**Exercise description:** Continue the passage on dynamically informed forecasting of extreme weather, picking up after its final sentence.

**Passage to read:**
ECMWF has taken part in a project that aimed to increase the lead time for early warnings by ensuring that the forecasting of extreme events is dynamically informed. In this ‘Transfer Project’ of the collaborative research centre Waves to Weather (SFB/ TRR165) funded by the German Research Association (DFG), two forecast prototypes, DOMINO and MaLCoX, were developed. It was realised together with scientists at the Karlsruhe Institute of Technology (KIT, Germany), the University of Munich (Germany), and the Italian regional meteorological service of Emilia-Romagna (ARPAE). ECMWF’s role came about through its collaboration with ECMWF Fellow Christian Grams and his group at KIT. The central aim was to make use of the wealth of knowledge about dynamical precursors for extreme events. While the prototypes showcase heavy precipitation events in northern Italy, they are generally applicable to any type of weather event for which some understanding of dynamical precursors is available.
Forecasting extreme weather events is the most important task of operational numerical weather prediction (NWP). However, predicting details of local extremes beyond 1–3 days in advance remains challenging. Research has shown that most events have specific large-scale dynamical precursors, which depend upon the type of extreme weather, the region, and the season. For instance, springtime heavy precipitation events in northern Italy are typically embedded in a highly amplified Rossby wave pattern downstream of a trough in a region of enhanced integrated water vapour transport (IVT). Such dynamical precursors can provide a narrative chain of the unfolding of an extreme event. However, operational forecasting procedures do not yet systematically incorporate this knowledge.

**Supplied data:**

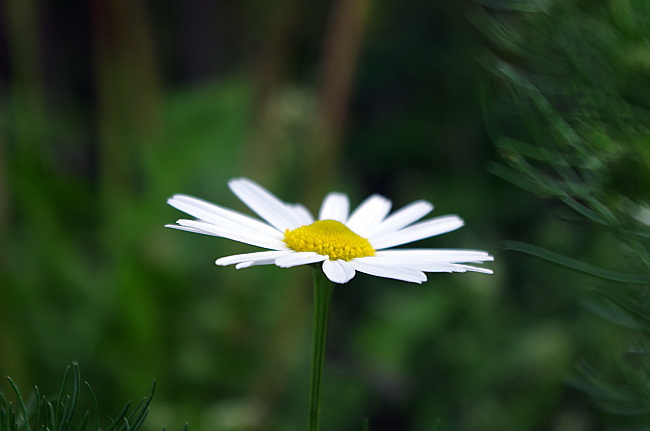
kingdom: Plantae
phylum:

**Final result:**
DOMINO
The first tool, DOMINO (Dorrington et al., 2024a, https://doi.org/10.1002/qj.4622), focuses on the large-scale circulation patterns that modulate the likelihood of extreme events. Given a list of extreme event dates, the framework automatically identifies the precursor patterns in any set of candidate variables in ECMWF's ERA5 reanalysis, e.g. 500 hPa geopotential height (Z500) or IVT. Based on these patterns, DOMINO computes a standardised ‘activity index’, which estimates the probability of an extreme. An elevated precursor activity occurred for northern Italy during 15–17 May 2023, resulting in devastating floods in the Emilia-Romagna region. The medium-range ensemble precipitation forecast of ECMWF’s Integrated Forecasting System (IFS) indicated the extreme event with a lead time of about 3 days. However, only 1.5 days before the event (forecast initialised on 14 May) did the ensemble centre around the observed precipitation (see the first plot of the figure and Dorrington et al., 2024b, https://doi.org/10.5194/nhess-24-2995-2024). In contrast, already from 8 May the Z500 and IVT precursors showed elevated risk with the ensemble median slightly above a pre‑warning level (yellow >1) and 25% of the ensemble members above 2 (red) for IVT (see the second plot of the figure). Thus the dynamical precursor ensemble forecast indicated the event 2–5 days earlier compared to direct precipitation forecasts, extending the lead time for early warnings from 3 days to up to 8 days. DOMINO also makes it possible to explore a potential predictability barrier for an event and to assess – a priori – when a forecast becomes more reliable (details in Dorrington et al., 2024b).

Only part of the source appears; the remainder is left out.